Fanny de Chaillé, dans sa nouvelle création Ultrasensibles, est allée fouiller dans la mémoire de ses jeunes comédiens afin de faire affleurer des souvenirs et des images qui, bien qu’intimes, n’en demeurent pas moins universels. Une histoire du théâtre à travers la sensibilité de celles et ceux qui le font.
La recherche littéraire ne s’intéresse qu’assez peu à l’écriture du jour et à ces récits intimes d’états transitionnels, parce qu’elle a longtemps considéré qu’ils n’étaient qu’un triste et insignifiant résidu de notre humanité. Les états d’âme ne sont acceptables que lorsqu’ils sont portés par la fiction. Pourtant, transposés sur scène, ces ego-documents dessinent le portrait d’une génération où l’insouciance et la légèreté sont un salutaire contrepoint à la lourdeur des histoires familiales ou de l’Histoire. Fanny de Chaillé, en creusant cette matière intime, a voulu atteindre la quintessence de ce qui nous constitue en tant qu’êtres sensibles. On pourra regretter cependant que, malgré l’indéniable talent de cette joyeuse troupe, le matériau documentaire demeure encore un peu trop brut et ne nous permette pas d’atteindre cet état d’hypersensibilité où le théâtre touche au cœur et plus seulement à la raison.

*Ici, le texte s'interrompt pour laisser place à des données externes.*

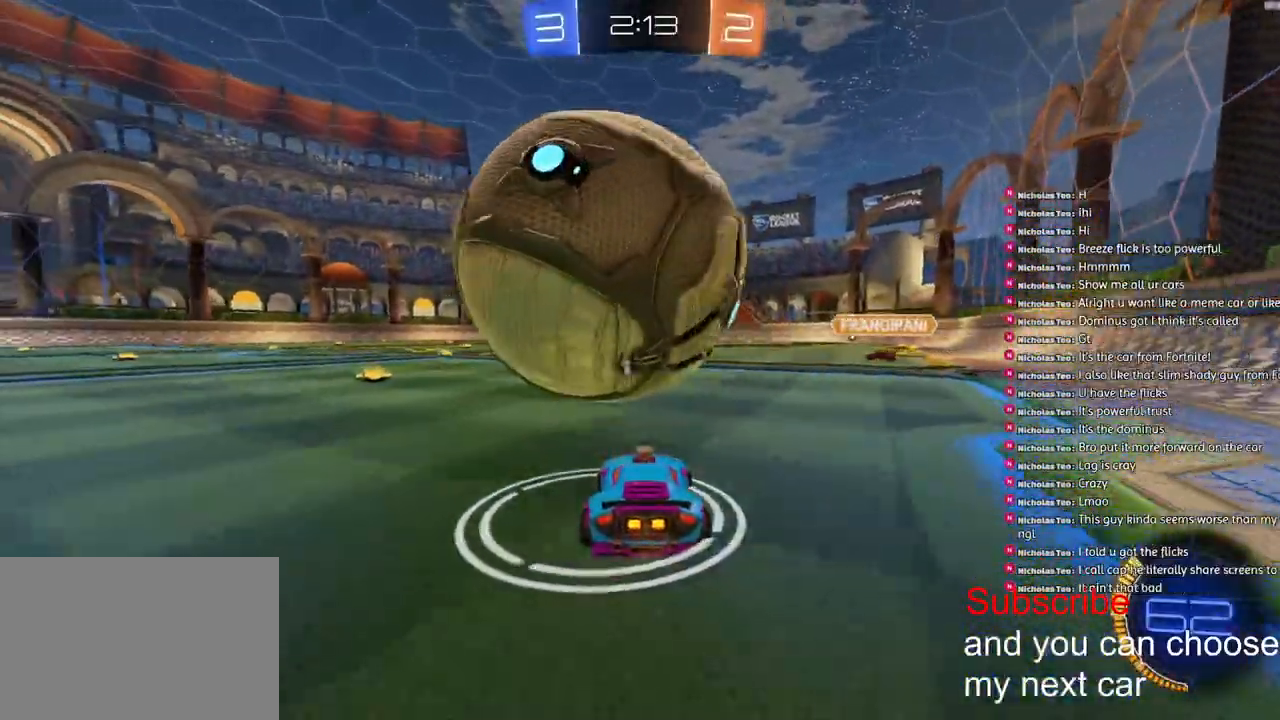
{"buttons": ["R2"], "left_stick": "center", "right_stick": "center", "events": [[100, "R2", "down"], [367, "right_stick", "center"]]}
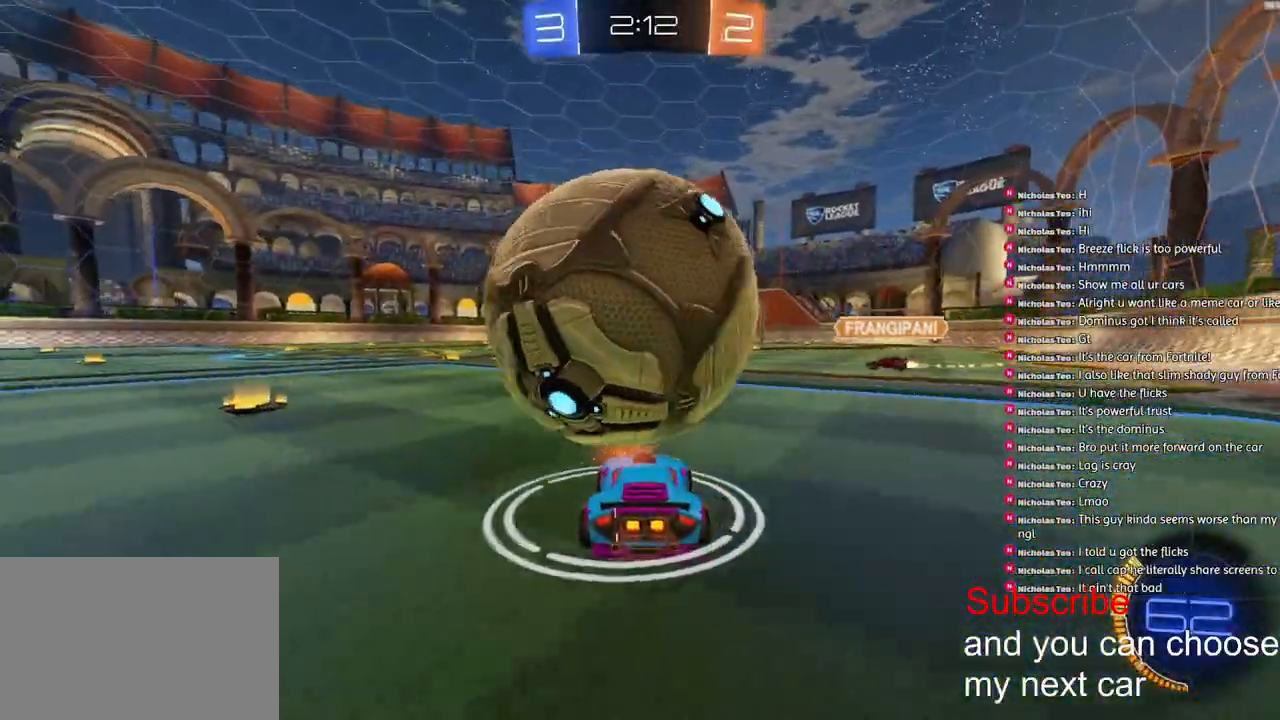
{"buttons": ["CROSS", "R2", "L3"], "left_stick": "down", "right_stick": "center", "events": [[50, "R2", "up"], [150, "CROSS", "down"], [150, "left_stick", "down"], [300, "CROSS", "up"], [383, "CROSS", "down"], [400, "R2", "down"], [450, "L3", "down"]]}
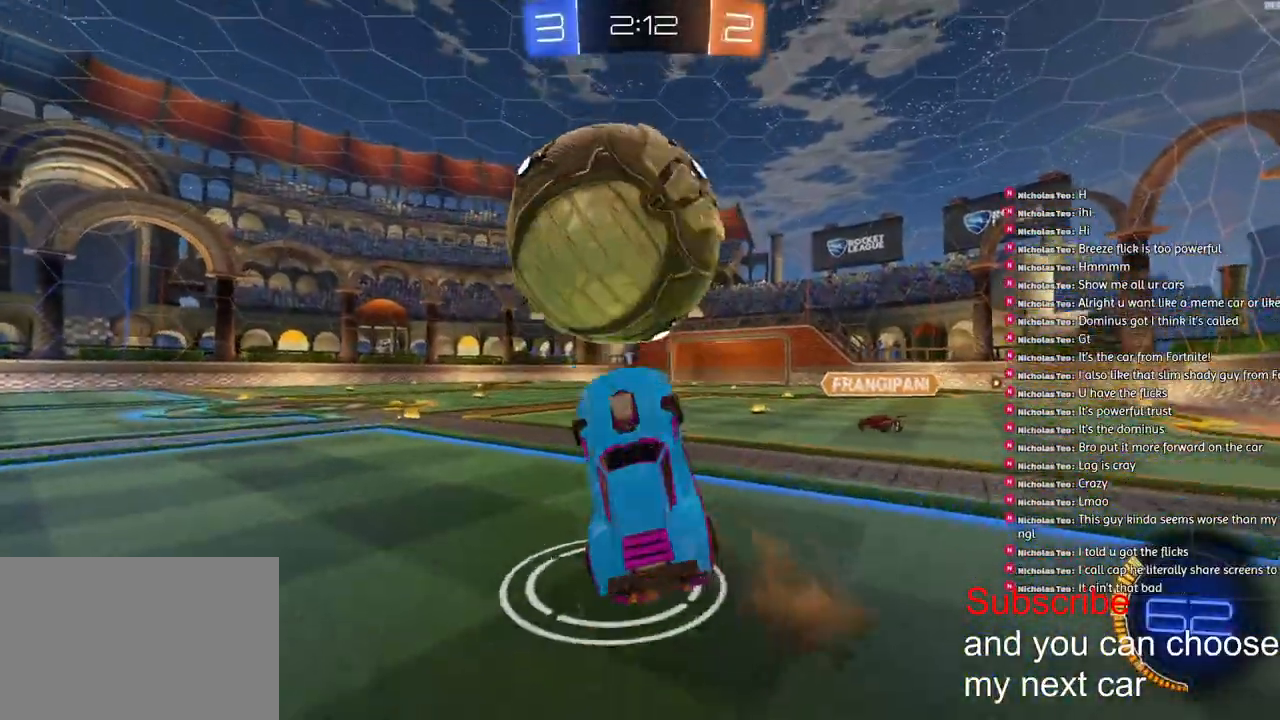
{"buttons": ["TRIANGLE", "R2"], "left_stick": "down", "right_stick": "center", "events": [[133, "L3", "up"], [200, "left_stick", "center"], [233, "CROSS", "up"], [383, "TRIANGLE", "down"], [433, "left_stick", "down"]]}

Ce qui est certain, en tout cas, c’est que le théâtre de Fanny de Chaillé, dans sa forme et dans son déploiement, demeure parfaitement identifiable et la directrice du Théâtre National Bordeaux Aquitaine a su imprimer sa marque. Entre Jerzy Grotowski et Tiago Rodrigues, elle ouvre une troisième voie où l’acteur, traversé par sa propre vie ou par la vie des autres, met à l’épreuve son être tout entier et, par-là, notre humanité. Marguerite Yourcenar, à travers la voix de l’empereur Hadrien, se plaisait à rappeler que « les historiens nous proposent du passé […] des séries de causes et d’effets trop exacts et trop clairs pour avoir jamais été entièrement vrais. » Nous sommes tous les maillons sensibles et quasi invisibles d’un système que les historiens se plaisent à appeler société et qu’ils s’efforcent d’étudier. Fanny de Chaillé l’a bien compris : pour parler de notre humanité, il faut la traquer dans ces infimes petits séismes existentiels qui traversent de manière presque imperceptible nos vies et dont, parfois, une photo abandonnée entre deux pages de livre vient raviver le souvenir.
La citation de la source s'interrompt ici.